### The problem
From first line to last, give the records again word for word and omit the pictures.

BEGIN Entries provided

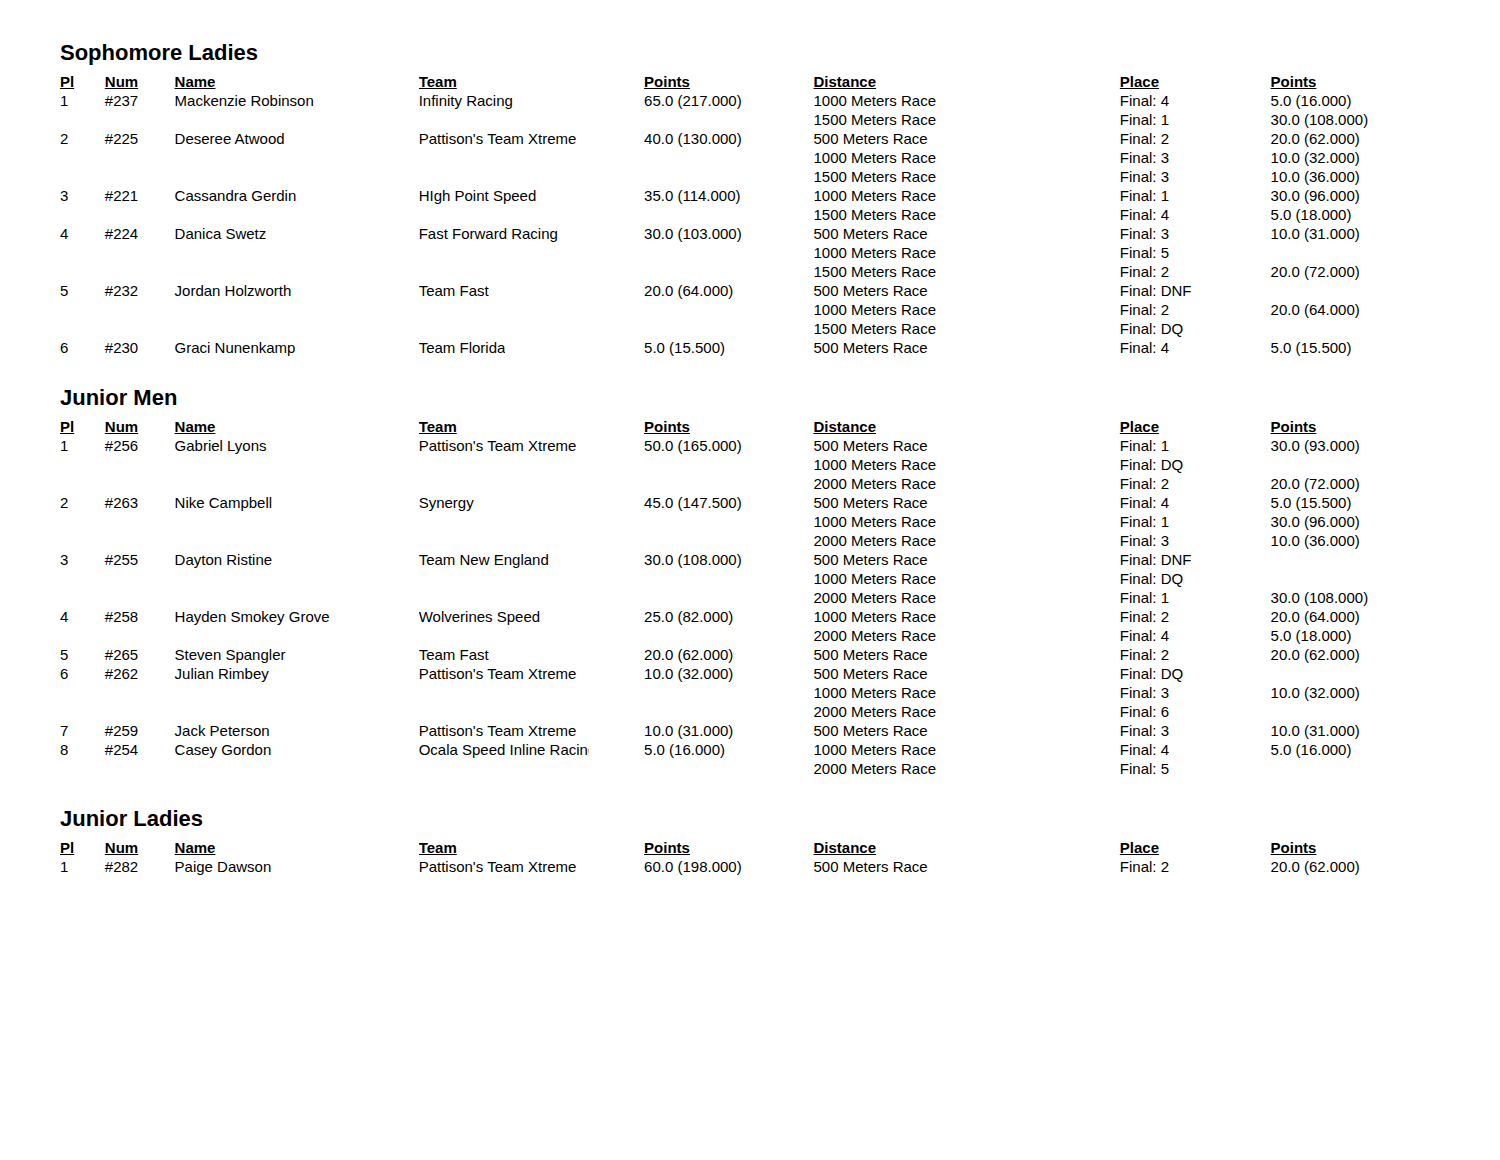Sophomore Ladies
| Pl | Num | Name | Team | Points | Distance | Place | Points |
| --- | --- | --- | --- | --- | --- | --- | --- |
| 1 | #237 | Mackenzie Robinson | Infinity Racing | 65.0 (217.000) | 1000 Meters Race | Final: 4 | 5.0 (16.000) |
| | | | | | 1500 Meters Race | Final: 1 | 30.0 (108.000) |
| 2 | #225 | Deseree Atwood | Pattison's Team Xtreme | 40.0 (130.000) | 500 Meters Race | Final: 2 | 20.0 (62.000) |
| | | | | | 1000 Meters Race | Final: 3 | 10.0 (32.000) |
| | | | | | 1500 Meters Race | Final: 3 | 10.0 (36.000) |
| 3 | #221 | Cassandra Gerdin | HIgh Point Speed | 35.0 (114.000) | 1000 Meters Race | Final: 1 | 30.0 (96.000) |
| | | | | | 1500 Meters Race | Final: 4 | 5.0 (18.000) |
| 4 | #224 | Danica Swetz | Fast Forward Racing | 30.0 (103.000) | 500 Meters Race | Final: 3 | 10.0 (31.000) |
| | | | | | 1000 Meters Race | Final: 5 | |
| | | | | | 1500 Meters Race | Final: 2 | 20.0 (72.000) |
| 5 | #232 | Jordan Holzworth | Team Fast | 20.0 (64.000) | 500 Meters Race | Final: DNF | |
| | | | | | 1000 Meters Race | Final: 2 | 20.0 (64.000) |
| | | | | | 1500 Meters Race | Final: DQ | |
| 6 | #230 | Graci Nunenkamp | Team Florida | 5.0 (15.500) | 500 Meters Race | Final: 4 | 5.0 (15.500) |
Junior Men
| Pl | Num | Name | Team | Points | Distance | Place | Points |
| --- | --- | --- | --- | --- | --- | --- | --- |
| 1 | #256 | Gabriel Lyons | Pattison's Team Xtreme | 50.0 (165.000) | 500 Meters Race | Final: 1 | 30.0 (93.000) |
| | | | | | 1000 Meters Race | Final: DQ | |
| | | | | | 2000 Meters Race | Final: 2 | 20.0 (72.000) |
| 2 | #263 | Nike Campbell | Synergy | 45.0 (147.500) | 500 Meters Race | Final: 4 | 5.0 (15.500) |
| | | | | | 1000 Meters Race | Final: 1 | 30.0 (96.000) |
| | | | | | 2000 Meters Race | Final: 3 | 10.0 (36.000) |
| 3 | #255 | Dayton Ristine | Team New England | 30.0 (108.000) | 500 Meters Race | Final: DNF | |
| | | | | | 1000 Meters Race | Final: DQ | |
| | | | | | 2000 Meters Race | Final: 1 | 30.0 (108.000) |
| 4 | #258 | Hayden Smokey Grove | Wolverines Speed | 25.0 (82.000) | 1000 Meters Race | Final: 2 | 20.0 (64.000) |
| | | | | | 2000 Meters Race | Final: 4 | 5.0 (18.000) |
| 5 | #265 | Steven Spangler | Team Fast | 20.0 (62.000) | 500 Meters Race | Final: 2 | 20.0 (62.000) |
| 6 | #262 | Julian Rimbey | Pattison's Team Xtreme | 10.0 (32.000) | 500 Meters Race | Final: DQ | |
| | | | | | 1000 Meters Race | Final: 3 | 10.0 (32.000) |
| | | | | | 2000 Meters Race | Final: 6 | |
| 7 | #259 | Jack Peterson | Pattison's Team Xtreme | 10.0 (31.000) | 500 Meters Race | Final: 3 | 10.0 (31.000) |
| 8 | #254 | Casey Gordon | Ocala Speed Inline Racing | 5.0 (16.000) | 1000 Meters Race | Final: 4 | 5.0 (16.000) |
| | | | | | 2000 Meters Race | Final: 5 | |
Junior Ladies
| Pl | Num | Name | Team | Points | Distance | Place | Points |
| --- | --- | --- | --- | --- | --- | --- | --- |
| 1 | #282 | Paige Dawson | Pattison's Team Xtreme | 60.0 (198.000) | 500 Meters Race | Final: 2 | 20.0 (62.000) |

END Entries provided

### Solution for this problem
Sophomore Ladies
| Pl | Num | Name | Team | Points | Distance | Place | Points |
| --- | --- | --- | --- | --- | --- | --- | --- |
| 1 | #237 | Mackenzie Robinson | Infinity Racing | 65.0 (217.000) | 1000 Meters Race | Final: 4 | 5.0 (16.000) |
| | | | | | 1500 Meters Race | Final: 1 | 30.0 (108.000) |
| 2 | #225 | Deseree Atwood | Pattison's Team Xtreme | 40.0 (130.000) | 500 Meters Race | Final: 2 | 20.0 (62.000) |
| | | | | | 1000 Meters Race | Final: 3 | 10.0 (32.000) |
| | | | | | 1500 Meters Race | Final: 3 | 10.0 (36.000) |
| 3 | #221 | Cassandra Gerdin | HIgh Point Speed | 35.0 (114.000) | 1000 Meters Race | Final: 1 | 30.0 (96.000) |
| | | | | | 1500 Meters Race | Final: 4 | 5.0 (18.000) |
| 4 | #224 | Danica Swetz | Fast Forward Racing | 30.0 (103.000) | 500 Meters Race | Final: 3 | 10.0 (31.000) |
| | | | | | 1000 Meters Race | Final: 5 | |
| | | | | | 1500 Meters Race | Final: 2 | 20.0 (72.000) |
| 5 | #232 | Jordan Holzworth | Team Fast | 20.0 (64.000) | 500 Meters Race | Final: DNF | |
| | | | | | 1000 Meters Race | Final: 2 | 20.0 (64.000) |
| | | | | | 1500 Meters Race | Final: DQ | |
| 6 | #230 | Graci Nunenkamp | Team Florida | 5.0 (15.500) | 500 Meters Race | Final: 4 | 5.0 (15.500) |
Junior Men
| Pl | Num | Name | Team | Points | Distance | Place | Points |
| --- | --- | --- | --- | --- | --- | --- | --- |
| 1 | #256 | Gabriel Lyons | Pattison's Team Xtreme | 50.0 (165.000) | 500 Meters Race | Final: 1 | 30.0 (93.000) |
| | | | | | 1000 Meters Race | Final: DQ | |
| | | | | | 2000 Meters Race | Final: 2 | 20.0 (72.000) |
| 2 | #263 | Nike Campbell | Synergy | 45.0 (147.500) | 500 Meters Race | Final: 4 | 5.0 (15.500) |
| | | | | | 1000 Meters Race | Final: 1 | 30.0 (96.000) |
| | | | | | 2000 Meters Race | Final: 3 | 10.0 (36.000) |
| 3 | #255 | Dayton Ristine | Team New England | 30.0 (108.000) | 500 Meters Race | Final: DNF | |
| | | | | | 1000 Meters Race | Final: DQ | |
| | | | | | 2000 Meters Race | Final: 1 | 30.0 (108.000) |
| 4 | #258 | Hayden Smokey Grove | Wolverines Speed | 25.0 (82.000) | 1000 Meters Race | Final: 2 | 20.0 (64.000) |
| | | | | | 2000 Meters Race | Final: 4 | 5.0 (18.000) |
| 5 | #265 | Steven Spangler | Team Fast | 20.0 (62.000) | 500 Meters Race | Final: 2 | 20.0 (62.000) |
| 6 | #262 | Julian Rimbey | Pattison's Team Xtreme | 10.0 (32.000) | 500 Meters Race | Final: DQ | |
| | | | | | 1000 Meters Race | Final: 3 | 10.0 (32.000) |
| | | | | | 2000 Meters Race | Final: 6 | |
| 7 | #259 | Jack Peterson | Pattison's Team Xtreme | 10.0 (31.000) | 500 Meters Race | Final: 3 | 10.0 (31.000) |
| 8 | #254 | Casey Gordon | Ocala Speed Inline Racing | 5.0 (16.000) | 1000 Meters Race | Final: 4 | 5.0 (16.000) |
| | | | | | 2000 Meters Race | Final: 5 | |
Junior Ladies
| Pl | Num | Name | Team | Points | Distance | Place | Points |
| --- | --- | --- | --- | --- | --- | --- | --- |
| 1 | #282 | Paige Dawson | Pattison's Team Xtreme | 60.0 (198.000) | 500 Meters Race | Final: 2 | 20.0 (62.000) |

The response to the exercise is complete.